Big Ten Commish Jim Delany Advocates For Preps-To-Pros Movement

Big Ten Commissioner Jim Delany is one of the most vocal leaders in college athletics. Whether its pastry shop cupcake games on Big Ten football non-conference schedules or expansion, Delany's not afraid to find a reporter and give us his unvarnished opinions. Delany is old blood among athletic directors. He also took a hard line stance against the concepts of a playoff for college football. However, nothing appears to rile him up more than the prospect of pay-for-play. In August, Delany threw out the possibility of a nuclear option involving the Big Ten dropping to Division III status if the Ed O'Bannon suit ruling forced athletic dto share their revenue from television contracts with student-athletes.
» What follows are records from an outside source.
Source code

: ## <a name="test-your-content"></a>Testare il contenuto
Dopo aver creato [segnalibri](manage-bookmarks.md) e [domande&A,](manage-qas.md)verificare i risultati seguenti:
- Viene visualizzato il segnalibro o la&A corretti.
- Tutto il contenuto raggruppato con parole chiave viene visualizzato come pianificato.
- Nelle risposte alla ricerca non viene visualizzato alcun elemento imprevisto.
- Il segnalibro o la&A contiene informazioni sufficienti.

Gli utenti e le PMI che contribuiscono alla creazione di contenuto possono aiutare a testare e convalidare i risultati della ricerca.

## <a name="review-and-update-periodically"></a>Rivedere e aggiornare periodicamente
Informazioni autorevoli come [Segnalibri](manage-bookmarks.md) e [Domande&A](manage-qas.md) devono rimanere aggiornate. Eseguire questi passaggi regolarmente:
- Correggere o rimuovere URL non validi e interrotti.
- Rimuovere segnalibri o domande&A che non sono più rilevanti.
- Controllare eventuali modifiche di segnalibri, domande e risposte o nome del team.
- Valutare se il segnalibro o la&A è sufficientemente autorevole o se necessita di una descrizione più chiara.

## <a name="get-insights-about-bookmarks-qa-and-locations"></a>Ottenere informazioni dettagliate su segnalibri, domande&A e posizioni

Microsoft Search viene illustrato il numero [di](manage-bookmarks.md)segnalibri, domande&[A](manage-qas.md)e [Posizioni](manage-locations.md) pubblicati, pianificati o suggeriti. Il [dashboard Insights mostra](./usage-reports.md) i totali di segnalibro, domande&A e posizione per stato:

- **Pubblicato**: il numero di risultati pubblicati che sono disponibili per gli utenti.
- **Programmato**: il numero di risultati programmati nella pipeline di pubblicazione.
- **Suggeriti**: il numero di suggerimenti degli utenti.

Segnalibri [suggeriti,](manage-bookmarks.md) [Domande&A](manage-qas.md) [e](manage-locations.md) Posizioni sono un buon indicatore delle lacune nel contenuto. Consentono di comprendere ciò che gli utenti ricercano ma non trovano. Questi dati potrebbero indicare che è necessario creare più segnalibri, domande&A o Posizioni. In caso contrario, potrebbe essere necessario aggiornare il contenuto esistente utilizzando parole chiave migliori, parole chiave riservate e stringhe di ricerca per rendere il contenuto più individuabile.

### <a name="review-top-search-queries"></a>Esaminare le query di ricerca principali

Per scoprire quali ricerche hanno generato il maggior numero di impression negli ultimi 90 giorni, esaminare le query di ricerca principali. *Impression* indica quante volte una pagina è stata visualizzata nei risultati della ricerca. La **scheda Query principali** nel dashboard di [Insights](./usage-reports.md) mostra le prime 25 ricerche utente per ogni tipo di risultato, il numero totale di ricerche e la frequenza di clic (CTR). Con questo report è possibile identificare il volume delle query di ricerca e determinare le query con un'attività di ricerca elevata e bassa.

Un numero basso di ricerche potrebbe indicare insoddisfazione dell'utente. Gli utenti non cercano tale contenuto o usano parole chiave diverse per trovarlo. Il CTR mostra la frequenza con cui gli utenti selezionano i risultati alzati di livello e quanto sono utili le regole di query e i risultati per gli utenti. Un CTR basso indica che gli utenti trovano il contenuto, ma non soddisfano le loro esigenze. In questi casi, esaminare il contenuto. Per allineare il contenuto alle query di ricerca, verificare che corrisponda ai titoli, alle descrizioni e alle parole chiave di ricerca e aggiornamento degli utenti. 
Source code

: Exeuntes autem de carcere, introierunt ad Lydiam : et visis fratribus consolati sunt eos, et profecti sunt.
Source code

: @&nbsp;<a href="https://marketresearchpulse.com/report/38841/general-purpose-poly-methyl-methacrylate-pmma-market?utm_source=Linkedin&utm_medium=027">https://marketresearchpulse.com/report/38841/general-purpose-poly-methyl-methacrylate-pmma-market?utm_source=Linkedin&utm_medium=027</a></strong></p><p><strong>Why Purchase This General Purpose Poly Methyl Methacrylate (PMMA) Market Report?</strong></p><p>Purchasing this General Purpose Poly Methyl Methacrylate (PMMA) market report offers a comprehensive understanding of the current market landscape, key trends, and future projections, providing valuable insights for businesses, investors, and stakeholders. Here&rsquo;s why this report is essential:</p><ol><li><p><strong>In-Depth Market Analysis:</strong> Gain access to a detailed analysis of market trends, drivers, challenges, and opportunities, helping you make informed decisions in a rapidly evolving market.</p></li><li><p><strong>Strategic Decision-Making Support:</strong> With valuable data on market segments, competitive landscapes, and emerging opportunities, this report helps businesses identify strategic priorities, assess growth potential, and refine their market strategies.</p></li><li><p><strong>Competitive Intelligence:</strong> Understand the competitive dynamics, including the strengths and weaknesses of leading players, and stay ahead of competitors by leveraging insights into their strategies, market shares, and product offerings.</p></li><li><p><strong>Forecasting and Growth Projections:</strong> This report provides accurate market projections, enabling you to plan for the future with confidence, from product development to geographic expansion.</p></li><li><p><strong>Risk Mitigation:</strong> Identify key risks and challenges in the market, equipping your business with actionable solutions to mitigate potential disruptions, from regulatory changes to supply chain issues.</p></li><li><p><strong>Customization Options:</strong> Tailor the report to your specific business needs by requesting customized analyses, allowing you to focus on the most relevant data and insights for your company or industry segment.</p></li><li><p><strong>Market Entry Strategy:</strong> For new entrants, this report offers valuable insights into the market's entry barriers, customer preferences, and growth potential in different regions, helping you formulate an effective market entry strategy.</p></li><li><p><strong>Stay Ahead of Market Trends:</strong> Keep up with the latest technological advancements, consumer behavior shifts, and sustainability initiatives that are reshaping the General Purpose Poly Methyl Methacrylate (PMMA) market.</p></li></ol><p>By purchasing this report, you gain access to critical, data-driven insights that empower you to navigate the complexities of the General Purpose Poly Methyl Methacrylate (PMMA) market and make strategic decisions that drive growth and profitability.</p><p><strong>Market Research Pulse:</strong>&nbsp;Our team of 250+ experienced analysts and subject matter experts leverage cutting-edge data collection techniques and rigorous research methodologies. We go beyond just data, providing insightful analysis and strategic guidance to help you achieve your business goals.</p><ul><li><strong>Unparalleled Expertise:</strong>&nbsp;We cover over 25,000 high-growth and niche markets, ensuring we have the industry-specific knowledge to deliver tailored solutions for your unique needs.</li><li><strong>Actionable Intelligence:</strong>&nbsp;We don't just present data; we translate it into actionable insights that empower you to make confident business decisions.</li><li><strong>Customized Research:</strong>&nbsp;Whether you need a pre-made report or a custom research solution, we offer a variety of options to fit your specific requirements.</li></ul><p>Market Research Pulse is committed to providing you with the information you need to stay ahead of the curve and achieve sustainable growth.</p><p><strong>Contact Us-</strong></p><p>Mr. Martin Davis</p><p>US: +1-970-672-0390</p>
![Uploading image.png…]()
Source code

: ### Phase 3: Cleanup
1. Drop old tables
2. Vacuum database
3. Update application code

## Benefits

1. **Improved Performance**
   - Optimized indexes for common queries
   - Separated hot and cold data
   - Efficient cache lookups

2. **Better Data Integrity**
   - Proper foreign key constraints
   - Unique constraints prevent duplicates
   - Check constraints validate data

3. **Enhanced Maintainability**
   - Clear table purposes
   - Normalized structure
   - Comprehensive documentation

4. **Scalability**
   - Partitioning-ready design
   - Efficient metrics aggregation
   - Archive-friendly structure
Hopefully, nobody told him that D-III college football has a 32-team playoff. He's the cut off his nose to spite his face type. On Wednesday, Delany basically told student-athletes who are interested in profiting off of their own names that they can beat it.


"Maybe in football and basketball, it would work better if more kids had a chance to go directly into the professional ranks," Delany said. "If they're not comfortable and want to monetize, let the minor leagues flourish. Train at IMG, get agents to invest in your body, get agents to invest in your likeness and establish it on your own. But don't come here and say, 'We want to be paid $25,000 or $50,000.' Go to the D-League and get it, go to the NBA and get it, go to the NFL and get it. Don't ask us what we've been doing.

"If an athlete wants to professionalize themselves, professionalize themselves. We've been training kids for professional sports. I argue it's the color, I argue it's the institution. If you think it's about you, then talk to John Havlicek about that, you've got to talk to Michael Jordan about that. These brands have been built over 100 years."

This still misses the bigger point. Colleges don't have to pay student-athletes. Keep your dollars. Just grant them the basic rights to profit off of their own marketability.